What You Need to Know
- The next decade for markets is likely to feature lower returns, higher inflation and greater volatility.
- Changes to global supply chains could lead to a fragmentation of economic markets.
- “Stay the course” may be inappropriate advice for the investing environment of the coming decade.
Many investment discussions focus on the outlook for the next quarter or year. Although the focus on the “here and now” is understandable, most investors should measure their time horizon in years or decades. The distinction between short- and long-term is particularly important today, with near-term “noise” obscuring material changes in long-term economic trends.
Given what is likely to be a different long-term investment environment, balanced portfolios comprising 60% stocks and 40% bonds may provide returns that fall short of the lofty levels reached over the past decade.
Stock and bond returns have benefited from globalization, the “peace dividend,” and abundant energy supply.
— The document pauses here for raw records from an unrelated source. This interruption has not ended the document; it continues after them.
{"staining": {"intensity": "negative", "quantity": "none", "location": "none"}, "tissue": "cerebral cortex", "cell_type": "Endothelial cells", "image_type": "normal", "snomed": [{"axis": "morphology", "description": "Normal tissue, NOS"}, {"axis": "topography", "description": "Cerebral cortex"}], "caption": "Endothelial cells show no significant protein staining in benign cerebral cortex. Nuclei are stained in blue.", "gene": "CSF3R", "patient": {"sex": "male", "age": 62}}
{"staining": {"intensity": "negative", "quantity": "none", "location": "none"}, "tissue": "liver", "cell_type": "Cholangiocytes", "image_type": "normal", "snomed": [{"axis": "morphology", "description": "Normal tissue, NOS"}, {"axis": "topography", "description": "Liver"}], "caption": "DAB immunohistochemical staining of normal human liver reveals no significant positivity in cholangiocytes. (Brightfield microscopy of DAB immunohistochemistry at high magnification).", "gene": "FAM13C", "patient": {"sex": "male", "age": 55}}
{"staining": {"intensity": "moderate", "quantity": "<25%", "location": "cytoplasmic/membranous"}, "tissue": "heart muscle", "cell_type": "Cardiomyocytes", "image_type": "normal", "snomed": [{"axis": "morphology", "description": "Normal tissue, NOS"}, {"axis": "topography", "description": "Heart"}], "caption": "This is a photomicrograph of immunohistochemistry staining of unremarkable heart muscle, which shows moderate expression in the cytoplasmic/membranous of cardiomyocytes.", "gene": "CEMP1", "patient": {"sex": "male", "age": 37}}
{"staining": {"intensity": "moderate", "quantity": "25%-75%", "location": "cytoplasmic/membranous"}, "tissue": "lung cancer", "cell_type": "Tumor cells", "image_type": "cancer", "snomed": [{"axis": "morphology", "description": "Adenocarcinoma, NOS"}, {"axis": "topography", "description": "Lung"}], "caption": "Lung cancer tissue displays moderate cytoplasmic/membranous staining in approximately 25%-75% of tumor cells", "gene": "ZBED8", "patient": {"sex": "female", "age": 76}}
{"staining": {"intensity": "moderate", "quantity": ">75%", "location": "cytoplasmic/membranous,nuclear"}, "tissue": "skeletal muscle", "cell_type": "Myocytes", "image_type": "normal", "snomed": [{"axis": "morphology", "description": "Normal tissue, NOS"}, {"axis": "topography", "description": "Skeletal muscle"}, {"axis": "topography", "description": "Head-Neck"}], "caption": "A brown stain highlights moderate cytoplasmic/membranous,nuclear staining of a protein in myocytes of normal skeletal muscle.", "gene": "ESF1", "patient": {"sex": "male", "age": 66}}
Each of these “tailwinds” for investment returns is likely turning into a “headwind” at a time when the U.S., China and much of Europe will be struggling with an aging population:
1. Globalization, Regionalization and Fragmentation
Declining globalization and regionalization of supply chains could lead to a fragmentation of economic markets. The loss of U.S. manufacturing jobs, rising income inequality, the COVID-19 pandemic and U.S.-China tensions are among the factors contributing to the backlash against globalization.
One lasting consequence of the pandemic will be a focus on supply chain resiliency. Although the “just-in-time” approach to inventories might have been the optimal financial strategy during placid times, the pandemic exposed the need to consider more of a “just-in-case” approach for key elements within the supply chain.
Changes in approach to managing supply chains and stalling of other aspects of globalization are likely to raise costs and create pressure on corporate profit margins. In addition, fragmentation within the global economy is likely to reduce the total addressable market for many companies with global aspirations. But while global brands may find themselves with a shrinking opportunity set, national or regional champions may benefit from a more “localized” market.
2. The Diminishing ‘Peace Dividend’
Russia’s invasion of Ukraine marks the end of a long period in which capital market valuations and government balance sheets were boosted by relative peace between superpowers. Government spending on defense will likely rise in much of the world as a global arms race looks inevitable. Increased government spending to address energy and food insecurity also will create more of a tax on economic growth while sustaining inflationary pressures.
A less stable world with higher risk of superpower conflict may cause pressure for equity valuations, particularly when geopolitical tensions are elevated.